Saturday, January 7, 2012

Indiana: Next week critical for RTW battle

We just don't know what's going to happen next week in Indiana, where the state's Republican leadership is trying to ram a right-to-work-for-less bill through the Legislature like shit through a goose quickly. We believe next week will be pivotal.

Here are a few things we do know:
  • Teamsters, the Indiana AFL-CIO and union supporters brought more than 10,000 people to the Statehouse over three days, shamed the governor into keeping the Statehouse open to the people and are continuing to fight House and Senate Republicans trying to pass the bill without public input. 
  • A Senate committee voted 6-4 to approve the steaming pile of dogshit legislation, and the full Senate is expected to vote on it next week.
  • House Democrats filibustered the bill, but Speaker Brian Bosma is imposing fines of $1,000 a day on each of them. There's a fund to help them pay their fines (they got hit with about a half-million dollars worth of fines last year for leaving the state to prevent right-to-work from passing). Whether the Democrats will break the filibuster next week is unknown, but Bosma would like the House to vote on it by Friday.
  • The NFL Players Association put out a statement slamming the proposal in light of the upcoming sporting event in Indianapolis.

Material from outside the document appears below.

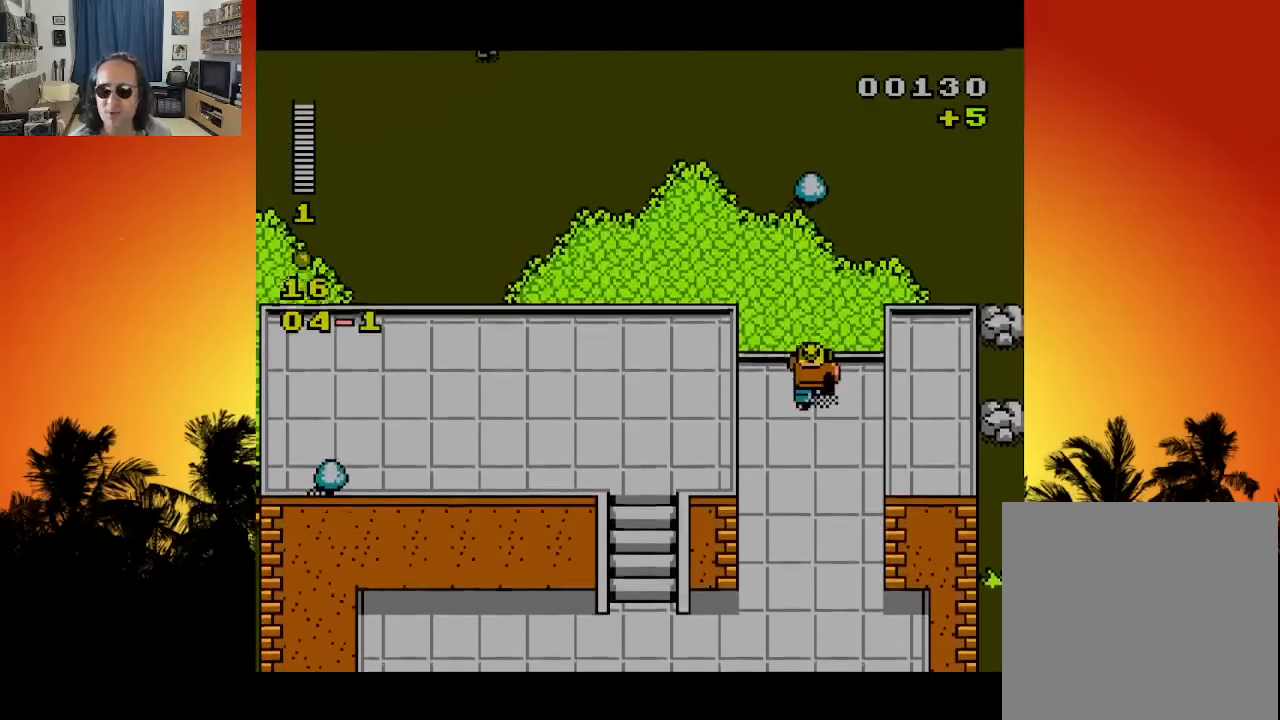
{"buttons": ["DPAD_DOWN"], "left_stick": "center", "right_stick": "center", "events": [[83, "DPAD_UP", "up"], [100, "DPAD_DOWN", "down"], [166, "DPAD_RIGHT", "up"]]}
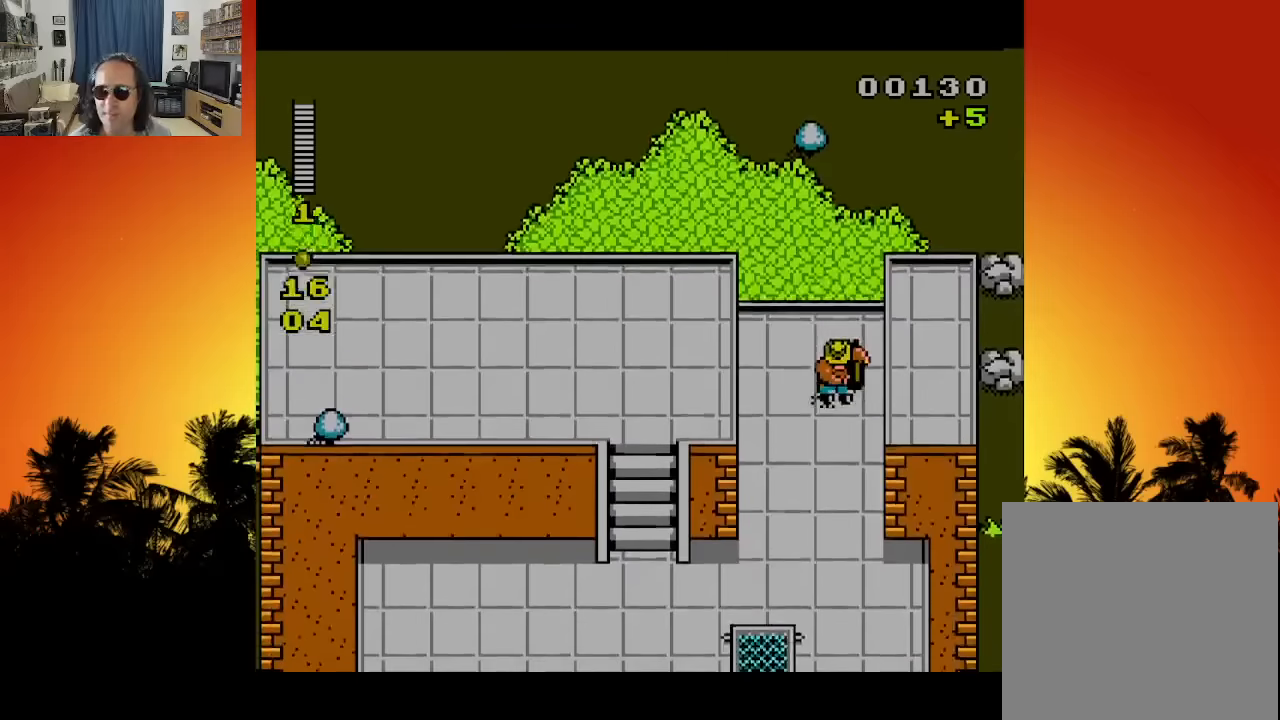
{"buttons": ["DPAD_DOWN"], "left_stick": "center", "right_stick": "center", "events": [[50, "DPAD_LEFT", "down"], [283, "DPAD_LEFT", "up"]]}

The statement said, in part, "This Super Bowl should be about celebrating the best of what Indianapolis has to offer, not about legislation that hurts the people of Indiana."
  • Democrats are holding field hearings on the bill this weekend in Fort Wayne, Gary (at the Teamsters Hall) and Evansville.
  • Union members and supporters will continue to flood the Statehouse with calls, e-mails, postcards and their own darn selves next week. 
Chris Bowers at DailyKos writes that the Democrats may be able to defeat the steaming pile of dogshit legislation:
...Democrats and unions are within striking distance of stopping the bill.
A source close to the process has told Daily Kos that Indiana Democrats are "very close to having the votes to defeat the bill on the floor." A total of 51 votes is needed to defeat the bill, and while Democrats are united in opposition, Republicans are divided.
This information is based on an anonymous source, so obviously take it with a grain of salt. Still, there is an intuitive logic backing it up. With multiple members of the Democratic caucus actually facing the possibility of losing their homes over this, at this point they would not be staying out of the chamber if the fight was hopeless.